Document segment —
On 08/29, aram kovach wrote:

Speaking from real field experience we ran a national “got milk” campaign which reached some 14.8 million page views and the big surprise was that in reality there are fewer smart phones out there when you look at everyone in the mobile space that the Telco’s would like to believe.  And yes not everyone wants to install an app.  We had some %9.1 iPhone’s and .5 Android phones interacting with the ad which ran in USA today, Rolling Stone, People, Teen Vogue, Girls life just to name a few publications.  The numbers are open for debate, but less than 5 of users we saw out there have a smart phone and a data plan needed to be able to download an app, which they may or may not do.  The QR codes are an old abstract technology focusing on the technology instead of the brand.  There are many QR code tag like technologies out there from MS tag to recently acquired Jag tag which could not make a commutative inroad against freely available QR codes.  QR codes are new to the US but have not really taken off because they require you to have a sharp clear picture which most older phones can’t do, these phones need to have a macro capable camera to be able to take a sharp QR code picture for processing.  That is why Calvin Cline runs bill board sized QR code ads because it’s impossible to get a clear read with older or commonly available cell phones.  That is why anyone who has done a QR code campaign has had disappointing results, or let’s just say many fewer interactions than they would have liked.  Over the course of the “got milk” campaign we also discovered that the our Mobius mobile interactions extended out to 47 countries worldwide as the publications took flight and again of those very few were smart phones internationally.  Mobius is a true image recognition technology with a proven track record.  We have worked with large national brands like Sunkist, Playboy, Coke, Wal-Mart, Sam Club and others to name a few.  When the leading authority like “The Barcode NEWS” at puts out an article like this  Mobius and technologies like ours will make QR codes seem like a distant pet rock memory.  Our “self learning”, Artificial intelligence Image recognition engine, utilizes Image recognition in a whole new way in that it get better and better at cognition results as we process more and more images.  As far as we know Mobius is the only technology which does not require an app or a download and Mobius works globally on all cell phones and all carriers.

On 08/29, William Allen - Simple Hedonisms wrote:

I don’t have time for a detailed rebuttal, but have to go on record I disagree. QR codes are a great marketing tool, used properly. Part of the problem is insufficient consulting and material support for proper uses cases, and wineries using them incorrectly. It also doesn’t help Microsoft, true to form, has put out a distraction, proprietary alternate format, just to confuse the market.
I recommend all of my winery clients consider PROPER (key word) use of QR codes in lit, shelf talkers and more.


On 08/29, Jeff wrote:


You probably won’t like what I think about arbitrary hashtag wine days, either.

Which I kinda have a greater disdain for than QR codes.

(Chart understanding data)
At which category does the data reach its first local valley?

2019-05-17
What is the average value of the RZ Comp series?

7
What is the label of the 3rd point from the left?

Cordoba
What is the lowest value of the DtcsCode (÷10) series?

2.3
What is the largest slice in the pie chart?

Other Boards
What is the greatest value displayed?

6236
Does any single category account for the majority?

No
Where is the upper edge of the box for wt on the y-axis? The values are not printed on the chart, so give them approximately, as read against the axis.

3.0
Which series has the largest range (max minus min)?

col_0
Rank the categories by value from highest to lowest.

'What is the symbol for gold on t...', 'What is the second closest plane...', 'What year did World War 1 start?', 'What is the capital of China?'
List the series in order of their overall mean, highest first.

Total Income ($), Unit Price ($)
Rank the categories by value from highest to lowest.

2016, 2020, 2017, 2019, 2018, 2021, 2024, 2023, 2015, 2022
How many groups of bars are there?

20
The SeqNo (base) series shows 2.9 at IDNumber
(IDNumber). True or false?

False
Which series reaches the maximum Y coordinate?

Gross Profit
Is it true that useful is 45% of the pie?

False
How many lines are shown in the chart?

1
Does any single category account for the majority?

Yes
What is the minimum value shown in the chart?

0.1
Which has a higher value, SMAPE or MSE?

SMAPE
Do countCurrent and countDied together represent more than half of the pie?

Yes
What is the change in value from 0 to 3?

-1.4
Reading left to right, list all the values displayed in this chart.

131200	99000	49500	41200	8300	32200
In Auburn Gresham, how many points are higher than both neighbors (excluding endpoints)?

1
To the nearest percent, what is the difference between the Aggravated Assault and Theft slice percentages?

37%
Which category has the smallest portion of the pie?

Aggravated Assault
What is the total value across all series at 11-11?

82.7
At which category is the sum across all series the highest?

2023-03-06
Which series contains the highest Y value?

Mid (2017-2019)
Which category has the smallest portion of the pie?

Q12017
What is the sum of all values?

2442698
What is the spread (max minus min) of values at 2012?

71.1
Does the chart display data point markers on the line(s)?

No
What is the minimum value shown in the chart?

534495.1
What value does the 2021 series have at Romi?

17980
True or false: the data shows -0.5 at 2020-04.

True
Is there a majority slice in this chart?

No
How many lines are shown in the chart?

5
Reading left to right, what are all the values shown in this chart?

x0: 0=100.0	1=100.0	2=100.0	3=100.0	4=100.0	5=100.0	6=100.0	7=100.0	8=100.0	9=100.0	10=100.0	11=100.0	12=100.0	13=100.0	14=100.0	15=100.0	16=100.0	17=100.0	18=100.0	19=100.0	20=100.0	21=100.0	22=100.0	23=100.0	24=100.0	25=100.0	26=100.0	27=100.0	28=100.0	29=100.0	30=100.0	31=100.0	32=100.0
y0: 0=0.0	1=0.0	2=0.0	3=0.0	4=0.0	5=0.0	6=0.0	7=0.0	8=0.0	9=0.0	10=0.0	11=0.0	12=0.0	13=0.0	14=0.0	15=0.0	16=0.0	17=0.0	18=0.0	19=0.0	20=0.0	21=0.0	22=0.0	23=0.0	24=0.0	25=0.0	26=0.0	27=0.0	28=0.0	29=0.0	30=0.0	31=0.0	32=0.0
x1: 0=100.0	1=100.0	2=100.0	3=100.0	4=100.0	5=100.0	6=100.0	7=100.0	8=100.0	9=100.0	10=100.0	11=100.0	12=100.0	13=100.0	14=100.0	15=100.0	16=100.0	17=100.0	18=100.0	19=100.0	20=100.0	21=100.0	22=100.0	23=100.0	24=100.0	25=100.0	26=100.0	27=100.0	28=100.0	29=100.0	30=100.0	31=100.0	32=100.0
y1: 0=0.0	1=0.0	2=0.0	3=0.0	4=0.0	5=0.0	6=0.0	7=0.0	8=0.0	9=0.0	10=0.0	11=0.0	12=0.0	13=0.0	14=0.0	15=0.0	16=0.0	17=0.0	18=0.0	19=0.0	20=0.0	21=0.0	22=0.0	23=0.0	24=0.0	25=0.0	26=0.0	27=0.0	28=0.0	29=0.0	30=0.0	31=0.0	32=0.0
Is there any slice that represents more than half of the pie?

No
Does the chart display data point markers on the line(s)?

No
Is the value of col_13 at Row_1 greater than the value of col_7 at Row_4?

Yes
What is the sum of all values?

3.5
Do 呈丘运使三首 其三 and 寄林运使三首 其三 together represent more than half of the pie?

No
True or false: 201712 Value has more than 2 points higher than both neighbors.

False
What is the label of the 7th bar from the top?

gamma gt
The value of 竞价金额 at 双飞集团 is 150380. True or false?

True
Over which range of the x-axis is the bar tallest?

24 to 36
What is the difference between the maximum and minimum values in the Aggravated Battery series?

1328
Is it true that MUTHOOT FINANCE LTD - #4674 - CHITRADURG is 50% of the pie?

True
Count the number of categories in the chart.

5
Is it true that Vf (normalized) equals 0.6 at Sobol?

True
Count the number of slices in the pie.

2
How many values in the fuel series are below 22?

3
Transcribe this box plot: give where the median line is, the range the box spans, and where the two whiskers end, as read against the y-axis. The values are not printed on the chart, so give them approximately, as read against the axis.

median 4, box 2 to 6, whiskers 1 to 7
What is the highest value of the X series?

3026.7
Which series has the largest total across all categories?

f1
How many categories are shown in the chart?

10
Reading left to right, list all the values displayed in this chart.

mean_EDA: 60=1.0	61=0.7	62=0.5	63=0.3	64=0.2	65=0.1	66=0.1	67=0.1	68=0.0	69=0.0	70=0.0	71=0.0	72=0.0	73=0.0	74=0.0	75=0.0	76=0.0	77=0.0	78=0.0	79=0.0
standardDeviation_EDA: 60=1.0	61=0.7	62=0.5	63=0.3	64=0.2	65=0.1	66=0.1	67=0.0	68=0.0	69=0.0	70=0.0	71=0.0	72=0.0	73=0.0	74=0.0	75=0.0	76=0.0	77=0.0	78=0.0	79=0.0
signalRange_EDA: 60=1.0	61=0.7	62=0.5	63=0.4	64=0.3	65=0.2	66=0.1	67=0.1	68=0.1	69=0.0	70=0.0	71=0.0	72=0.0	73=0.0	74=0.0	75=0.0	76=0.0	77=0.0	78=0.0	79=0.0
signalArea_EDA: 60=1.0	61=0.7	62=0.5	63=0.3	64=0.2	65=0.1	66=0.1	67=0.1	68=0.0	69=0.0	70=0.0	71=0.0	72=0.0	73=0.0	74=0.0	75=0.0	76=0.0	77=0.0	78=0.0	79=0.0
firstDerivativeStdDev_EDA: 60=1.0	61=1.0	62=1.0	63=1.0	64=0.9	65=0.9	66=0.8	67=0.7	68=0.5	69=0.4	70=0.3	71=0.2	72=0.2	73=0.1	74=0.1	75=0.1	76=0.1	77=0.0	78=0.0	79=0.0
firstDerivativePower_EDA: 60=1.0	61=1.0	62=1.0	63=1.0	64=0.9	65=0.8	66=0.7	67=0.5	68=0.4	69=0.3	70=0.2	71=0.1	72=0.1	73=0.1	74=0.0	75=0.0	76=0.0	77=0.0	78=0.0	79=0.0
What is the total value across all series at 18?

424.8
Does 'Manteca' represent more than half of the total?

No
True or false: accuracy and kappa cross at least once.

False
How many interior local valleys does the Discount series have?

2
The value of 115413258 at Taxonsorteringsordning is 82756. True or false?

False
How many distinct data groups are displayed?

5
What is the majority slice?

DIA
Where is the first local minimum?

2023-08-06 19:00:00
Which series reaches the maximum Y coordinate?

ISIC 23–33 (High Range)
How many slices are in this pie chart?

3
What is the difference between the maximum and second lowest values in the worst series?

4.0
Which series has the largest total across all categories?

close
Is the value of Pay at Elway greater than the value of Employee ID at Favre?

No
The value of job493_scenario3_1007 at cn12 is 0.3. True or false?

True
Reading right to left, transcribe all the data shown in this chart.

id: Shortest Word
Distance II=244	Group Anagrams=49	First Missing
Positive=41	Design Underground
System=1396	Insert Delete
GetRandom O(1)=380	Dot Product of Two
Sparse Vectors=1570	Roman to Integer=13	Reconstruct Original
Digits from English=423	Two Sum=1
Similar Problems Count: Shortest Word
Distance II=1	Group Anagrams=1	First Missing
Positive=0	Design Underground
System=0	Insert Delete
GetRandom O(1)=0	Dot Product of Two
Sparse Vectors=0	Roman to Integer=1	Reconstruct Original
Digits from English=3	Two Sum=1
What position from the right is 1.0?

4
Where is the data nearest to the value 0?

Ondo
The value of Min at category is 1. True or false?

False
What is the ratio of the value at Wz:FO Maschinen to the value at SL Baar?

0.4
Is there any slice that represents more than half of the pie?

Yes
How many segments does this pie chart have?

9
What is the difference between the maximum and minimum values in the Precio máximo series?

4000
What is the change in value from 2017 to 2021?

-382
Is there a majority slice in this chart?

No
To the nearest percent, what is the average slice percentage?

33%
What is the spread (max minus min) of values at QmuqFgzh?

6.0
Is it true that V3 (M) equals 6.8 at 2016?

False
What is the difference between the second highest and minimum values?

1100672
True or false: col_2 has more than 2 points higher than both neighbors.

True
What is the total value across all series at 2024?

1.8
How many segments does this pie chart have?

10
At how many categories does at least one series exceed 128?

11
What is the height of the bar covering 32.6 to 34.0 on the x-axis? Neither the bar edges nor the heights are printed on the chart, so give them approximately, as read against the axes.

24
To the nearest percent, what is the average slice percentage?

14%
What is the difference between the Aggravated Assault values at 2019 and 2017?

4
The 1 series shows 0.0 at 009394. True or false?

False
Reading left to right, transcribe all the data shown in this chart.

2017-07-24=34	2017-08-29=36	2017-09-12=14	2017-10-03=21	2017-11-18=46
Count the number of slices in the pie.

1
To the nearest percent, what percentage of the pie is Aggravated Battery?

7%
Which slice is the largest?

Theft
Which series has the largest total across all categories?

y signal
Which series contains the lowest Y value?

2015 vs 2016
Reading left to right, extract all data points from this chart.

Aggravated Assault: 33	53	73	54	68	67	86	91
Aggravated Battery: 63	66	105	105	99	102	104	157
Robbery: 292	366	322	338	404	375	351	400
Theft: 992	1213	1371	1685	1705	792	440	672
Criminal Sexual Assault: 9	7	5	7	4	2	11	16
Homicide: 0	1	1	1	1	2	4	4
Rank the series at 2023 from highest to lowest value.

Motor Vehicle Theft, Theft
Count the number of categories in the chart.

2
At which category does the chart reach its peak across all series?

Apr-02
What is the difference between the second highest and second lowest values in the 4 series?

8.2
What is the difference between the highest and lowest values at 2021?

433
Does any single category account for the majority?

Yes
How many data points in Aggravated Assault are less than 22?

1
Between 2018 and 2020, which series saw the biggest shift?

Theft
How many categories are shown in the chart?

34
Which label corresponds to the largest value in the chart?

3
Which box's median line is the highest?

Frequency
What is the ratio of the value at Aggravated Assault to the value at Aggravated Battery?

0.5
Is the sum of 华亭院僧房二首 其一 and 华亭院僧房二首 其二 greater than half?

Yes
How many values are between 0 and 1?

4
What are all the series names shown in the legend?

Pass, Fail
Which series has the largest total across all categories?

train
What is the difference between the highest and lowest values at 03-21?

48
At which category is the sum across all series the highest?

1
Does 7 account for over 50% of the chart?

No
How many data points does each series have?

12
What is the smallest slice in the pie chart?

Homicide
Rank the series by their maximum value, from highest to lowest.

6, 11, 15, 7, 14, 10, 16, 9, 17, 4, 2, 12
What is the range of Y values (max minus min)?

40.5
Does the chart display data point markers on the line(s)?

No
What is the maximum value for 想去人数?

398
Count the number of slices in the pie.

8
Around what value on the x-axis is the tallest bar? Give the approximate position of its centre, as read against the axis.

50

Try it — How would you render this sentence from the comment thread on QR codes in Spanish: "QR codes are a great marketing tool, used properly."?

Your response — Los códigos QR son una gran herramienta de marketing, si se usan correctamente.